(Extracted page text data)
----------

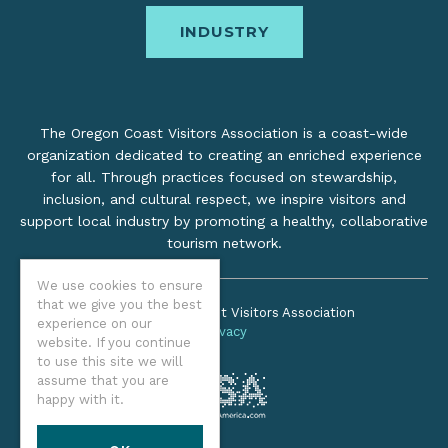
INDUSTRY
The Oregon Coast Visitors Association is a coast-wide
organization dedicated to creating an enriched experience
for all. Through practices focused on stewardship,
inclusion, and cultural respect, we inspire visitors and
support local industry by promoting a healthy, collaborative
tourism network.
We use cookies to ensure
that we give you the best
©2026 Oregon Coast Visitors Association
experience on our
Privacy
website. If you continue
to use this site we will
assume that you are
happy with it.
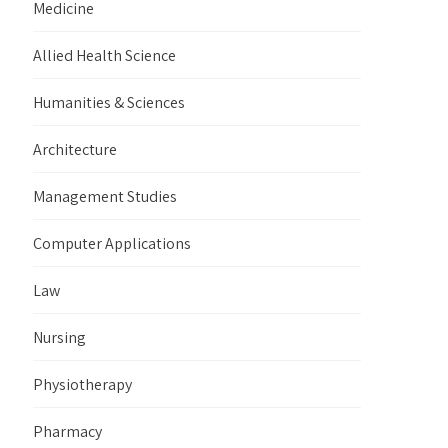
Medicine
Allied Health Science
Humanities & Sciences
Architecture
Management Studies
Computer Applications
Law
Nursing
Physiotherapy
Pharmacy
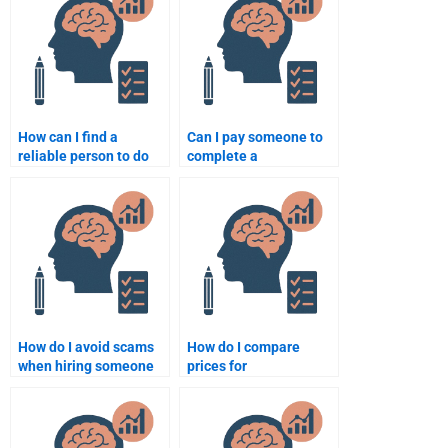
psychology test?
How can I find a
Can I pay someone to
reliable person to do
complete a
my developmental
developmental
psychology homework
psychology case study
for me?
for me?
How do I avoid scams
How do I compare
when hiring someone
prices for
for my Developmental
Developmental
Psychology
Psychology
assignment?
assignment help?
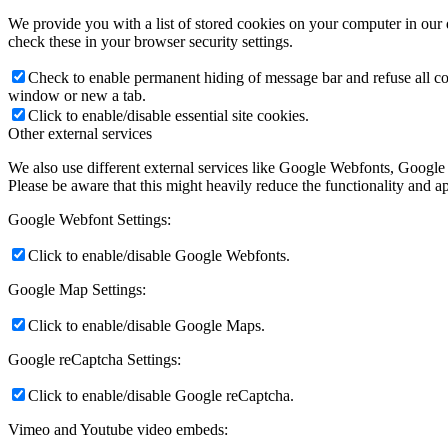
We provide you with a list of stored cookies on your computer in ou
check these in your browser security settings.
Check to enable permanent hiding of message bar and refuse all co
window or new a tab.
Click to enable/disable essential site cookies.
Other external services
We also use different external services like Google Webfonts, Google
Please be aware that this might heavily reduce the functionality and a
Google Webfont Settings:
Click to enable/disable Google Webfonts.
Google Map Settings:
Click to enable/disable Google Maps.
Google reCaptcha Settings:
Click to enable/disable Google reCaptcha.
Vimeo and Youtube video embeds:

----------

**Exercise**
Print every entry exactly; omit the pictures.

**Your response**
INDUSTRY
The Oregon Coast Visitors Association is a coast-wide
organization dedicated to creating an enriched experience
for all. Through practices focused on stewardship,
inclusion, and cultural respect, we inspire visitors and
support local industry by promoting a healthy, collaborative
tourism network.
We use cookies to ensure
that we give you the best
©2026 Oregon Coast Visitors Association
experience on our
Privacy
website. If you continue
to use this site we will
assume that you are
happy with it.
Medicine
Allied Health Science
Humanities & Sciences
Architecture
Management Studies
Computer Applications
Law
Nursing
Physiotherapy
Pharmacy
psychology test?
How can I find a
Can I pay someone to
reliable person to do
complete a
my developmental
developmental
psychology homework
psychology case study
for me?
for me?
How do I avoid scams
How do I compare
when hiring someone
prices for
for my Developmental
Developmental
Psychology
Psychology
assignment?
assignment help?
We provide you with a list of stored cookies on your computer in ou
check these in your browser security settings.
Check to enable permanent hiding of message bar and refuse all co
window or new a tab.
Click to enable/disable essential site cookies.
Other external services
We also use different external services like Google Webfonts, Google
Please be aware that this might heavily reduce the functionality and a
Google Webfont Settings:
Click to enable/disable Google Webfonts.
Google Map Settings:
Click to enable/disable Google Maps.
Google reCaptcha Settings:
Click to enable/disable Google reCaptcha.
Vimeo and Youtube video embeds:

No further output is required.